= Texto mostrado =
Y uno se pregunta por qué el libro se llama ‘Río muerto’. Y es que podría ser cualquier río, riachuelo, quebrada de Colombia: “Llamaron después a las lavanderas cantaoras para que entre todos entonaran lo que entonaban ellas cada vez que pasaba un cadáver por el Río Muerto: Gracias a la vida/que me ha dado tanto…”

Siento muy cercano a Ricardo Silva Romero (Bogotá, 1975). Su hermano mayor, Eduardo, fue compañero de Universidad en mis épocas de derecho y hoy es un prominente abogado de las grandes ligas arbitrales internacionales. Ambos, seres brillantes y sencillos.

Cuando leí ‘Historia Oficial del Amor’, sentí que estaba relatando gran parte de mi vida diaria en aquellas azarosas épocas de estudio, tertulias literarias, narcotráfico, dolor, Bogotá.

= Datos del ejercicio =
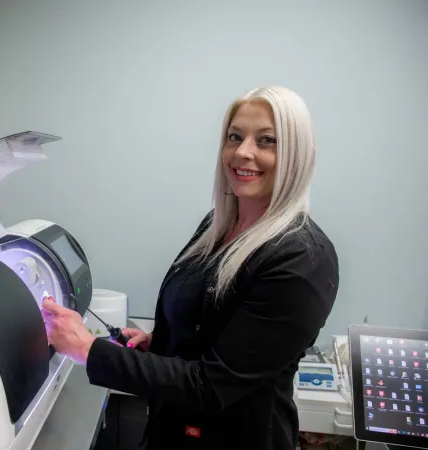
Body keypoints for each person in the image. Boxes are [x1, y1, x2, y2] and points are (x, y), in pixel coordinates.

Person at [42, 85, 339, 450]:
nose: (243, 152)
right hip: (172, 429)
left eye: (267, 141)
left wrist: (88, 348)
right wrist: (162, 344)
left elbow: (212, 385)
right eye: (235, 137)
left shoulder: (301, 259)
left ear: (296, 154)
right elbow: (209, 321)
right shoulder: (218, 224)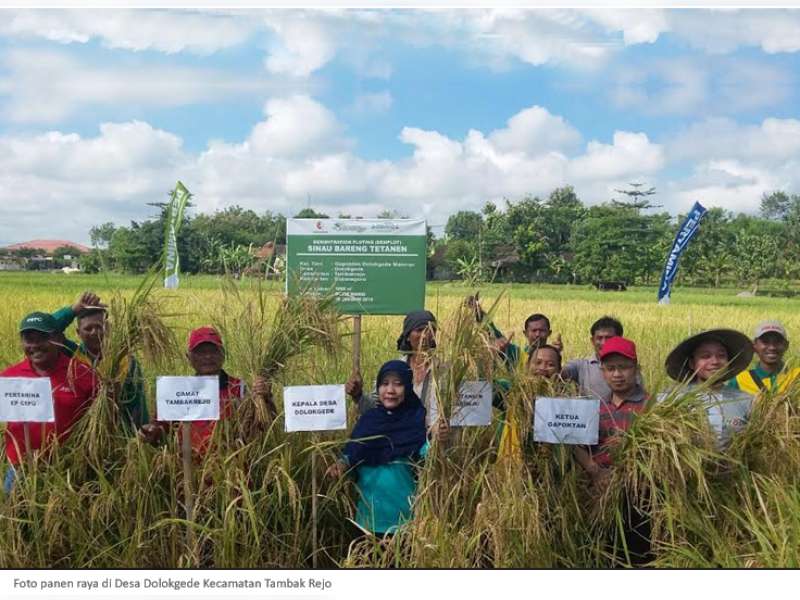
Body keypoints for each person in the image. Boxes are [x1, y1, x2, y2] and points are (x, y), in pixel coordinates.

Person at [327, 360, 446, 536]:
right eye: (384, 384)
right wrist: (339, 466)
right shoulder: (368, 421)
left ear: (407, 387)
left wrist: (437, 440)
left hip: (404, 523)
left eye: (398, 384)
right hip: (367, 522)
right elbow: (352, 453)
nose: (390, 390)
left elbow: (426, 454)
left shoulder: (414, 421)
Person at [573, 336, 651, 565]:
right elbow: (577, 444)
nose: (618, 374)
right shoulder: (594, 405)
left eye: (624, 367)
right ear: (603, 372)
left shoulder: (653, 406)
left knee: (637, 557)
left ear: (636, 369)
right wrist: (594, 471)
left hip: (640, 499)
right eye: (611, 369)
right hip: (599, 494)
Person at [2, 312, 98, 494]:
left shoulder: (82, 373)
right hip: (20, 468)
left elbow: (100, 420)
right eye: (29, 339)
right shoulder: (9, 377)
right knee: (13, 518)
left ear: (59, 340)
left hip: (69, 468)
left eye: (43, 338)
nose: (35, 345)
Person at [141, 326, 275, 455]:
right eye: (201, 352)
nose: (208, 357)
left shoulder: (239, 388)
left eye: (213, 351)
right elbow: (160, 429)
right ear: (188, 357)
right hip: (187, 471)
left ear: (223, 355)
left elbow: (263, 428)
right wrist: (152, 432)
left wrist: (265, 398)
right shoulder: (178, 389)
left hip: (232, 471)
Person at [664, 329, 754, 449]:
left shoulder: (746, 401)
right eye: (705, 356)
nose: (715, 361)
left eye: (721, 356)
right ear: (692, 363)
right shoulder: (671, 399)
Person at [346, 310, 440, 425]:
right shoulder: (394, 370)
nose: (425, 335)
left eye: (429, 330)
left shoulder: (445, 371)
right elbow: (376, 409)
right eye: (419, 330)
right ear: (408, 336)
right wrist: (358, 395)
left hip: (434, 440)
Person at [562, 316, 627, 398]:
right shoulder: (581, 366)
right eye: (599, 338)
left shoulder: (629, 368)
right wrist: (554, 353)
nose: (604, 343)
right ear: (592, 341)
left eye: (609, 338)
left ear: (620, 340)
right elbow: (559, 374)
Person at [728, 321, 800, 395]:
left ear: (786, 345)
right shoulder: (739, 380)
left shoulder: (797, 376)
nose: (772, 347)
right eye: (765, 342)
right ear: (754, 345)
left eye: (777, 342)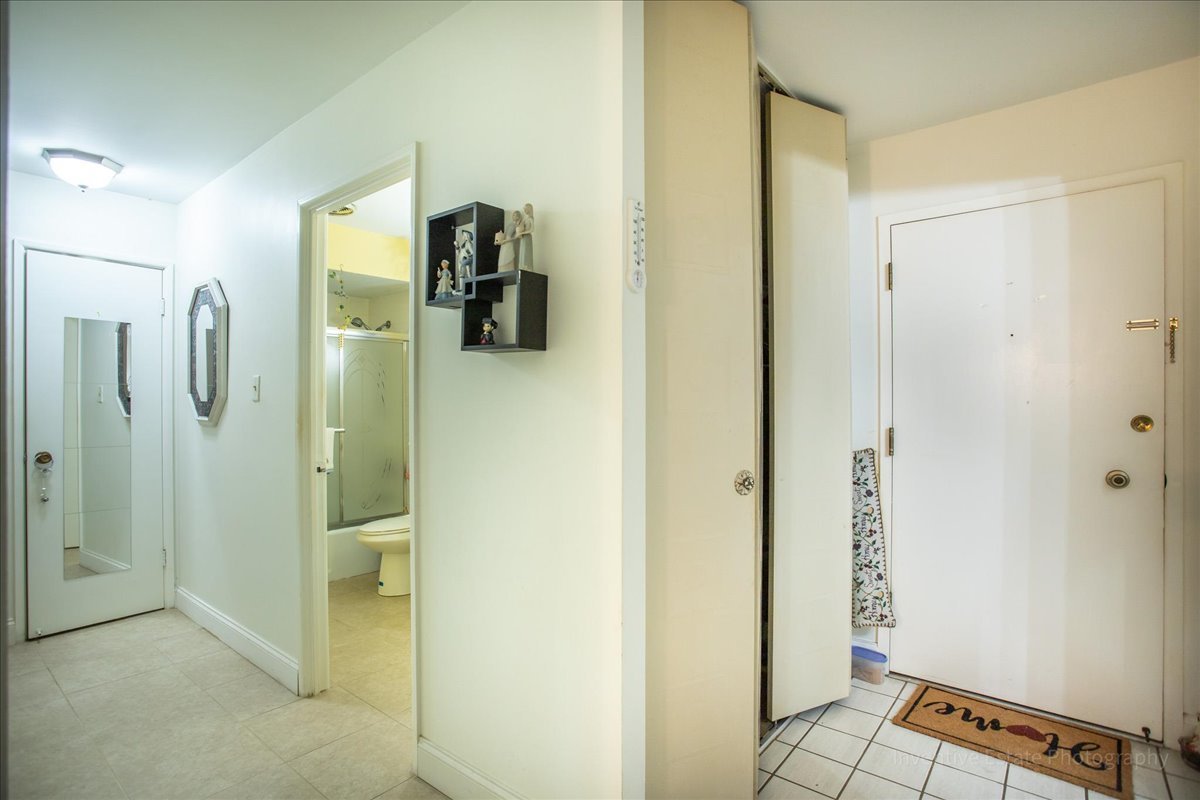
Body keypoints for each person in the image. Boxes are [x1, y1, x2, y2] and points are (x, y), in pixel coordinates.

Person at [516, 203, 534, 270]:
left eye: (526, 209)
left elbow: (532, 229)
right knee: (522, 252)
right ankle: (522, 267)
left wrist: (523, 232)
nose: (524, 210)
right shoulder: (525, 218)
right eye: (524, 209)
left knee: (526, 252)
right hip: (523, 237)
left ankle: (526, 267)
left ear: (529, 209)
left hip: (527, 237)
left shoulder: (531, 218)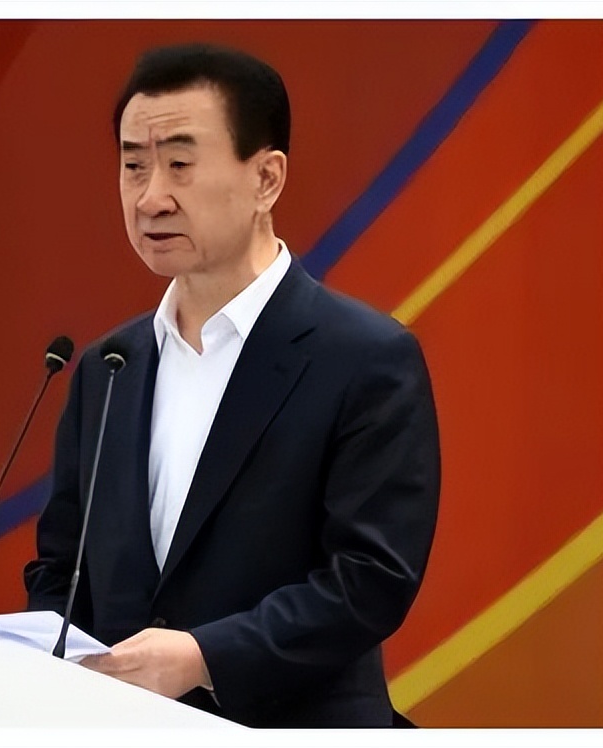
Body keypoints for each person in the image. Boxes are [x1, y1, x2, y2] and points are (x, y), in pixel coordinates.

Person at [24, 43, 440, 728]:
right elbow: (59, 568)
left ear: (266, 179)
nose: (150, 197)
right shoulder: (108, 367)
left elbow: (370, 579)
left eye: (180, 165)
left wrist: (203, 657)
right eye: (133, 166)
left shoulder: (365, 357)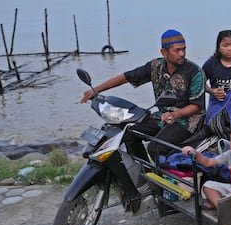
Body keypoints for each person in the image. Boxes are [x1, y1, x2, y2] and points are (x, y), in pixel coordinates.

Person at [80, 29, 205, 158]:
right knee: (129, 133)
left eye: (184, 49)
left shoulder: (194, 71)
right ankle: (141, 169)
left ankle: (162, 176)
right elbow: (126, 77)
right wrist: (96, 90)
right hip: (162, 116)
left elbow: (196, 106)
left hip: (188, 121)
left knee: (154, 148)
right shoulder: (155, 66)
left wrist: (175, 114)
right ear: (164, 52)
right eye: (177, 50)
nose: (182, 53)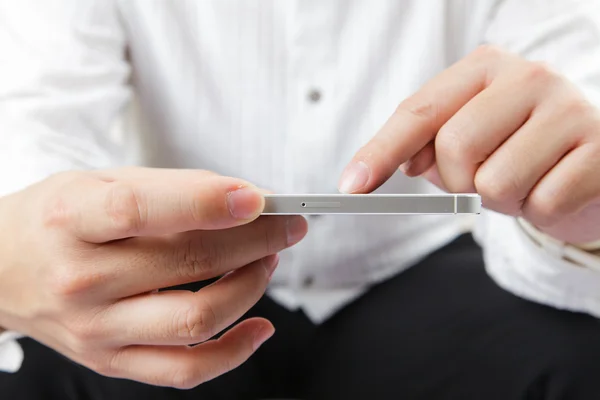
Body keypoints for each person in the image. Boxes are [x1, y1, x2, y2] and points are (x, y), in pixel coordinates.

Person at [1, 0, 600, 398]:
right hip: (187, 281)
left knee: (573, 347)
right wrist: (25, 256)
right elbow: (30, 130)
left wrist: (581, 207)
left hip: (430, 277)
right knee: (52, 361)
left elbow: (581, 92)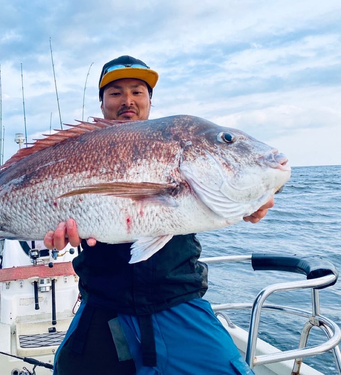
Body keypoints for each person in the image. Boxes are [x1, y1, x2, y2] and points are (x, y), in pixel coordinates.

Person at [45, 55, 273, 375]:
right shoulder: (80, 148)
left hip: (177, 299)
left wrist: (258, 197)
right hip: (103, 302)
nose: (128, 101)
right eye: (115, 93)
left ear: (150, 100)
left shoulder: (172, 139)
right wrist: (55, 234)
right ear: (102, 104)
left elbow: (236, 176)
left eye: (138, 91)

= Tarea =
Continúa el texto sobre los libros de Ricardo Silva Romero a partir de su última oración.

= Respuesta =
El año antepasado Invitamos a Ricardo a nuestro club de lectura, gracias a las gestiones de Ximena Leal, dueña del sitio, una amiga que estudió con él literatura en la Universidad Javeriana en Bogotá, y ahora ella se dedica con gran éxito y calidad al arte gastronómico mexicano. Ricardo nos tuvo demasiada paciencia. Tomamos ríos de tequila y disfrutamos una tarde de viernes encantadora, inolvidable en la que, con gran generosidad, nos amplió con detalles íntimos su linda historia.

Ricardo, que hizo una maestría en cine en Barcelona, y que durante 12 años fue el comentarista de cine de la revista Semana, fue elegido en 2006 por la organización del Hay Festival Cartagena, como uno de los 39 escritores menores de 39 años más importantes de Latinoamérica, y por supuesto, no nos ha decepcionado.

Cuando un libro tiene una frase de inicio magistral, ahí te quedas. Y ‘Río muerto’ tiene uno de esos comienzos inmortales: “Todos los finales son designios del señor, pero no es lo mismo morir que ser asesinado”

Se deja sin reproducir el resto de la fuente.